Philippe Aghion est donc contre toute hausse de la fiscalité, contre la taxation à 70% du capital notamment, et considère que cette position est validée par  les changements de la politique fiscale suédoise. S’il salue la partie historique du travail de Picketty sur l’augmentation des inégalités, il souligne que rien dans les données accumulées et étudiées par Picketty ne conforte sa théorie selon laquelle les revenus du  capital devraient être taxés comme les revenus du travail. Il rappelle que Le capital c’est de l’épargne, donc un revenu qui a déjà été taxé. Surtaxer l’épargne, c’est prendre le risque de la décourager. Il  faut aussi distinguer entre capital de rente (immobilier) et capital productif, celui qui finance l’innovation. On ne peut pas les traiter de la même manière, sauf à vraiment décourager l’investissement dans l’innovation.  Quant à la fusion IR-CSG, c’est une mauvaise idée pour au moins trois raisons. La CSG est un impôt qui sert à financer la protection sociale. Il est bien accepté, il a une assiette large et non mitée. Tandis que l’IR est un impôt affecté à l’Etat, mal accepté, d’un faible rendement car rogné par toutes sortes d’exonérations. Si l’on fusionne les deux, on risque de contaminer le bon impôt par le mauvais. Pire encore, si la CSG devenait progressive, ce serait un coup de massue sur les classes moyennes.
Compétition et innovation
En matière de politique industrielle, Philippe Aghion s’affirme Shumpeterien, et partisan de la libre concurrence et de la destruction créatrice, les salariés devant être protégés par une bonne mobilité sociale et professionnelle qui constitue leur seule vraie  assurance. Il trouve que la politique industrielle esquissée avec les nouvelles filières est à la fois beaucoup trop colbertiste et trop saupoudrée (34 filières c’est excessif).  Il faut plutôt sélectionner quelques grands secteurs porteurs de croissance – le numérique, les énergies renouvelables – et favoriser la concurrence au sein du secteur ; et surtout ne pas privilégier une entreprise, comme Arnaud Montebourg l’a fait en prenant parti pour Bouygues contre Numericable. Pour lui, la politique des champions nationaux est caduque, car caractéristique des phases de rattrapage.

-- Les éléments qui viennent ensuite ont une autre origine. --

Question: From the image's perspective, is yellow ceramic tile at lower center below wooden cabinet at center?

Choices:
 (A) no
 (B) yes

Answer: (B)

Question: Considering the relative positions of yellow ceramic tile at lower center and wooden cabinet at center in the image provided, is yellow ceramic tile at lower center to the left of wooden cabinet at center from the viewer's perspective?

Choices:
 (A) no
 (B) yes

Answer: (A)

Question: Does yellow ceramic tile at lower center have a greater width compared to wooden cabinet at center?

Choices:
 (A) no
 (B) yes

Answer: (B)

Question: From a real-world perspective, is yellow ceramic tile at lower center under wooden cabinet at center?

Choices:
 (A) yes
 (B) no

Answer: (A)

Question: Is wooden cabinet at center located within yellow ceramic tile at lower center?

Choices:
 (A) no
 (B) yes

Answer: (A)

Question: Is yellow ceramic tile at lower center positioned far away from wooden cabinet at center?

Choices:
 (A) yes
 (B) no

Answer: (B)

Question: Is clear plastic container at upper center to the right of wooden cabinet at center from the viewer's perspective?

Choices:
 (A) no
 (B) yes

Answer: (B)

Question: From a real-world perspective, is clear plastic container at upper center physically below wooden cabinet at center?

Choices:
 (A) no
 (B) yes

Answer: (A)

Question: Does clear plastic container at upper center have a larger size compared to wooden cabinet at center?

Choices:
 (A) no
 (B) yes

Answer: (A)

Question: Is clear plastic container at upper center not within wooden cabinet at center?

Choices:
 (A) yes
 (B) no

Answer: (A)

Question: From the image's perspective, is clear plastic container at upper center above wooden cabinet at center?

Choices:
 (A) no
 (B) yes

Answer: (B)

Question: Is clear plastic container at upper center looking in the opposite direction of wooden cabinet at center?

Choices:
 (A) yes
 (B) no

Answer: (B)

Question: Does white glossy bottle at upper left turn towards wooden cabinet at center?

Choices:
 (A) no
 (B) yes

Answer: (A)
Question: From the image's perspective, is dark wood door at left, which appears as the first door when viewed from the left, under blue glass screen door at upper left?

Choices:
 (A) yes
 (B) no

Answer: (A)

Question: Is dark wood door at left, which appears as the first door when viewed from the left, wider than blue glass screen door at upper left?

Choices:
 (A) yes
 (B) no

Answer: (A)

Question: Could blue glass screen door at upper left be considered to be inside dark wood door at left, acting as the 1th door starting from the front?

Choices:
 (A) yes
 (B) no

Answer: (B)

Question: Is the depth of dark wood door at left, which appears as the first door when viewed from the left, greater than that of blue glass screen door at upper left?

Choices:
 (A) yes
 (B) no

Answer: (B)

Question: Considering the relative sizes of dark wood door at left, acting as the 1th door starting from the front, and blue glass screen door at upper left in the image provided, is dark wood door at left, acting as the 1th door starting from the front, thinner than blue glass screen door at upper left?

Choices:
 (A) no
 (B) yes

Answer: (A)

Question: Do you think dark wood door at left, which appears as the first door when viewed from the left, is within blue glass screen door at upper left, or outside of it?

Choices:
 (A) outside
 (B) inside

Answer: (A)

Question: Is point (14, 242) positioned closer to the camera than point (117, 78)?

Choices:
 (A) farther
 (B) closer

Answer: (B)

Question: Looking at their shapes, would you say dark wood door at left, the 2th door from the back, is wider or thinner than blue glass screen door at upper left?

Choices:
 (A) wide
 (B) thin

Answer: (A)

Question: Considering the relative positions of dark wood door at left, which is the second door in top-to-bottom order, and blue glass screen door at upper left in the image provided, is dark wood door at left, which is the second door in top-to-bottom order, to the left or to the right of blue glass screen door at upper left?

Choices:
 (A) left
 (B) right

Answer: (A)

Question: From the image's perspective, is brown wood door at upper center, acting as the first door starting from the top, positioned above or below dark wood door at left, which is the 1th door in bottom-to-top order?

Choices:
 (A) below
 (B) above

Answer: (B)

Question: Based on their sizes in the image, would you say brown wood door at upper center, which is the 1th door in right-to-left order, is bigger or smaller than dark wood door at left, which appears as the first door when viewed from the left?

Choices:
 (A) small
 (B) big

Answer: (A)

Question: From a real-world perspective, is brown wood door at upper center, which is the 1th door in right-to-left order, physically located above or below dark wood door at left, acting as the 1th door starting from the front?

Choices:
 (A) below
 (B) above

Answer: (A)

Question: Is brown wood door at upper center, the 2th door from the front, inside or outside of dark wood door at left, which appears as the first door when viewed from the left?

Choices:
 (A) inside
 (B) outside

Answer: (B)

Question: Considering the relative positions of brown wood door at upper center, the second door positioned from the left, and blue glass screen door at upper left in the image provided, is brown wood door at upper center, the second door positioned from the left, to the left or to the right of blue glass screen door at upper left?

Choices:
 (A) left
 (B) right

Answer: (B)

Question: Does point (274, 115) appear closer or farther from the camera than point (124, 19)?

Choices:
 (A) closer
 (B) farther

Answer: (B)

Schumpeter affirmait que l’incitation principale à innover consistait en l’espoir d’acquérir une rente de monopole. Si c’est le cas, pourquoi vouloir briser artificiellement, par la contrainte réglementaire,  les monopoles qui se forment ? Philippe Aghion reconnaît l’existence d’une courbe en U et d’un point au-delà duquel la compétition défavorise l’innovation, mais considère que nous ne sommes pas dans cette situation. Je n’en suis pas sût du tout, au moins dans certains secteurs, et je pense que se fixer comme  seul objectif la concurrence libre et non-faussée  peut bel et bien avoir des conséquences négatives sur l’innovation. Je reviendrais sur cette question.